The hue and cry heard this week after the PNM lost power to the UNCOP Alliance was one I heard in 1995. Fear from the Africans, triumph from the Indians. The power the Indo-TrinBs are celebrating is not economic power, they had that long before they got into government. It is political and cultural hegemony - a sense now of being able to assert themselves in a society where they feel marginalised. And they have valid reasons for feeling this way. The moan of pain still coming from the PNM support base is simple to understand: (seeming) political and cultural dominance is all that Afro-TrinBs had going for them. Now, in this era of change, where their political scapegoat/messiah has failed them and been rightly crucified with no hope of resurrection, it remains to be seen if PNMites will take this opportunity and use it properly.

There needs to be a change in the party's structure. Maximum leaders make immovable tyrants, as Manning proved and not even the party stalwarts could get him to step down, so instead they had to organise an underground movement during the elections to vote against him. No party should be held to ransom by its leader in this way....then it is not a party, is a damned one man show! The PNM has to begin to educate its followers about things like economic power, cultural power, social power. This is a pipe dream. They will never do it, because they need their supporters to be as culturally ignorant as possible and as economically dependent in order to be a legitimate choice for them. The minute the majority of the PNM voter base has economic power and cultural knowledge, then all elections will truly be about issues and not race. The same way as soon as Indo-Trinbagonians feel that they are accepted and not ignored and marginalised they too will start looking at the issues as opposed to protecting their identity and (for some) ethnic purity.

The most positive thing that came out of this election for me, was not necessarily the Alliance's win, but the realisation across the board that a new era of politics has come to the country and people are going to have to catch up with it or be left behind. There is also a realisation that the people need to be more actively involved in their goevernance, because it is our passivity that gave us the Manning era.
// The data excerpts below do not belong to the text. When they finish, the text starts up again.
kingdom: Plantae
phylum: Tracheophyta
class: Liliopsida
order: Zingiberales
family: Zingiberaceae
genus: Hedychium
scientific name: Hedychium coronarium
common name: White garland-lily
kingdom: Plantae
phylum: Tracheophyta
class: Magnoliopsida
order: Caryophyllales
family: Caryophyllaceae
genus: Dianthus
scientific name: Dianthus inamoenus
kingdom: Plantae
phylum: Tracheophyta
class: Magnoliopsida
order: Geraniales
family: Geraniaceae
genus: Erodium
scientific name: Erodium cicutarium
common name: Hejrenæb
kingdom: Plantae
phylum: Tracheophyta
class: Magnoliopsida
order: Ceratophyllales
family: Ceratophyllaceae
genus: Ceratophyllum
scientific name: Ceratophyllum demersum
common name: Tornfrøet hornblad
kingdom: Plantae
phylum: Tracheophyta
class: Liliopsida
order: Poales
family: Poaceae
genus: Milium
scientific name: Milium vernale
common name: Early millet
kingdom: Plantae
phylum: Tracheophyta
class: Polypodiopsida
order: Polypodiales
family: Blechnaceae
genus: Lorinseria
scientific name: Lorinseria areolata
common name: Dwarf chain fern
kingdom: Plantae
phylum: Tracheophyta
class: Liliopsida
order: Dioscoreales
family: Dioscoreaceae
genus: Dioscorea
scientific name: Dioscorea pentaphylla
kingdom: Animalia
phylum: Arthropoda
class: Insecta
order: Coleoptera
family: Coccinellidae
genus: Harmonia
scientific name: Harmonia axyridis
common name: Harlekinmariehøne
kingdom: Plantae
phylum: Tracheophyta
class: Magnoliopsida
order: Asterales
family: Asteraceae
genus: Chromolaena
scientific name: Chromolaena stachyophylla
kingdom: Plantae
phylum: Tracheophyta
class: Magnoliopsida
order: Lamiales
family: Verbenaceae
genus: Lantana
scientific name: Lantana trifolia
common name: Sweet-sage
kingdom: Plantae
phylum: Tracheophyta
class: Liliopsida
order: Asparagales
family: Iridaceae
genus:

The COP for all the middle class stigma attached to it has proven to be the one platform that addressed issues from the ground up. Neither the UNC or PNM platforms said much that was concrete and in the last 7 days of campaigning they both resorted to making wild and empty promises to the voting public. There were candid shots of Warner offerering money for votes. Kamla's claims of pension and laptops for all was done to pander to the hand-out mentality of the poorer sections of society and she got their votes, and will no doubt earn their scorn and derision when those promises cannot be fulfilled.

The PNM, possibly under Keith Rowley's leadership, will have to find ways to become a viable option, not to their voter base, but to swing voters and COP supporters who are likely to still be assessing the UNC's credibility even after voting for them.

The time of the lone messiah cum political scapegoat is fast drawing to a close. Partnering is where it is at. We can't let the government dictate to us, we have to dictate to them. And if we screw up, we become our own political scapegoats.